Editorial: Oil Prices

Author: 
11 June 2008
Publication Date: 
Wed, 2008-06-11 03:00

Last fortnight ago oil chiefs in the UAE said oil prices were rising “too high and too fast.” It is in order to find ways to keep the price level reasonable that the Kingdom is hosting a meeting of oil producers and consumers in Jeddah, on June 22.

OPEC producers have increased output to try and put a brake on the rise. In the Kingdom’s case, not only did it increase production by 300,000 bpd to 9.45 million bpd this month, it has even expressed its willingness to increase it further. To no avail. In normal circumstances, such a production increase would have produced a fall in price. But these are neither normal circumstances nor normal times. Market forces are not working as usual. Because of the extra production, supply in fact now exceeds demand and commercial inventories are growing. Still the price goes up. Alexei Miller, head of the Russian energy giant Gazprom, has just warned that the prices are headed for $250 a barrel.

That is because of speculators who have seized control of the market. The problem started because a weak dollar forced investors to look elsewhere for profits; they latched on to oil futures. But they have taken a liking to them and a completely new investment structure has been created. Banks and financial houses have set up hedge funds to invest in oil prices and profit from them.
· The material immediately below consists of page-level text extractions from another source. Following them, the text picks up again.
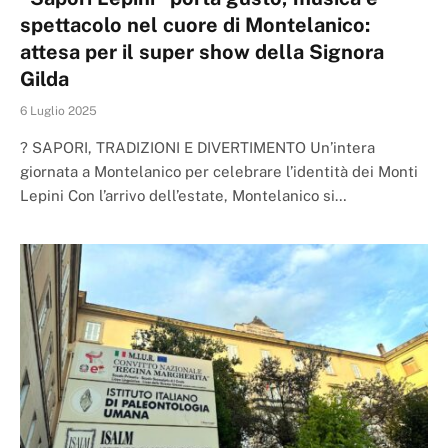
spettacolo nel cuore di Montelanico:
attesa per il super show della Signora
Gilda
6 Luglio 2025
? SAPORI, TRADIZIONI E DIVERTIMENTO Un’intera
giornata a Montelanico per celebrare l’identità dei Monti
Lepini Con l’arrivo dell’estate, Montelanico si…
They do not want the price to go down; they want it to continue its steady and unjustifiable ascent. The proof of that is that announcements which would normally result in prices falling — such as new finds off Ghana and Brazil or that Greenland has mega-reserves beneath its melting surface are ignored — but a ruptured pipeline or the threat of a storm near offshore platforms are used as excuses for pushing prices up even further.
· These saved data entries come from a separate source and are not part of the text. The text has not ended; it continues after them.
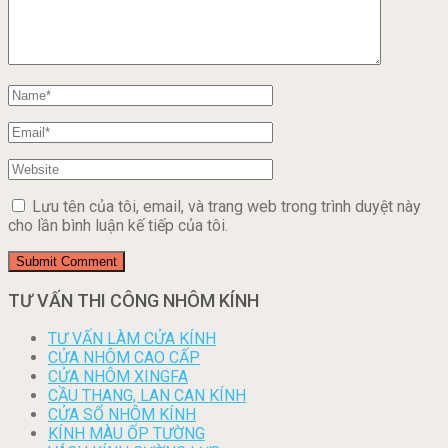
Lưu tên của tôi, email, và trang web trong trình duyệt này
cho lần bình luận kế tiếp của tôi.
TƯ VẤN THI CÔNG NHÔM KÍNH
TƯ VẤN LÀM CỬA KÍNH
CỬA NHÔM CAO CẤP
CỬA NHÔM XINGFA
CẦU THANG, LAN CAN KÍNH
CỬA SỔ NHÔM KÍNH
KÍNH MÀU ỐP TƯỜNG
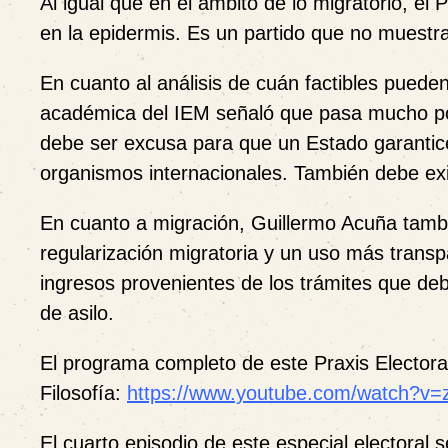
Al igual que en el ámbito de lo migratorio, el
en la epidermis. Es un partido que no muestra 
En cuanto al análisis de cuán factibles pueden
académica del IEM señaló que pasa mucho por
debe ser excusa para que un Estado garantice
organismos internacionales. También debe exi
En cuanto a migración, Guillermo Acuña tambi
regularización migratoria y un uso más transp
ingresos provenientes de los trámites que deb
de asilo.
El programa completo de este Praxis Electora
Filosofía:
https://www.youtube.com/watch?v=
El cuarto episodio de este especial electoral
The situation is now alarming. It is crippling for consumers in industrial economies where it has triggered a wave of protests and strikes, and even more so for those in developing countries whose hopes of prosperity may be dashed; the food crisis is a direct consequences of the oil price rise. In the long term, it is even more dangerous for producers. Consumers are going to look to alternative technologies and energy sources.

OPEC will help if extra production is required but that has to be part of a larger package of price-calming measures. Producers cannot do it all themselves. Thus the need for consumers and producers to get together. The target has to be the speculators. The use of hedge funds and massive financial reserves to push up the price of oil is immoral. Economies — people’s livelihoods and their hopes of prosperity — are at risk.

But can the genie be forced back into the bottle? Having developed the mechanisms to push prices up and benefit from them, can banks and financial institutions be persuaded to stop? There are ways. Speculation could be taxed out of business, although it would require unprecedented cooperation between countries that till now have been loathe to work together on tax matters.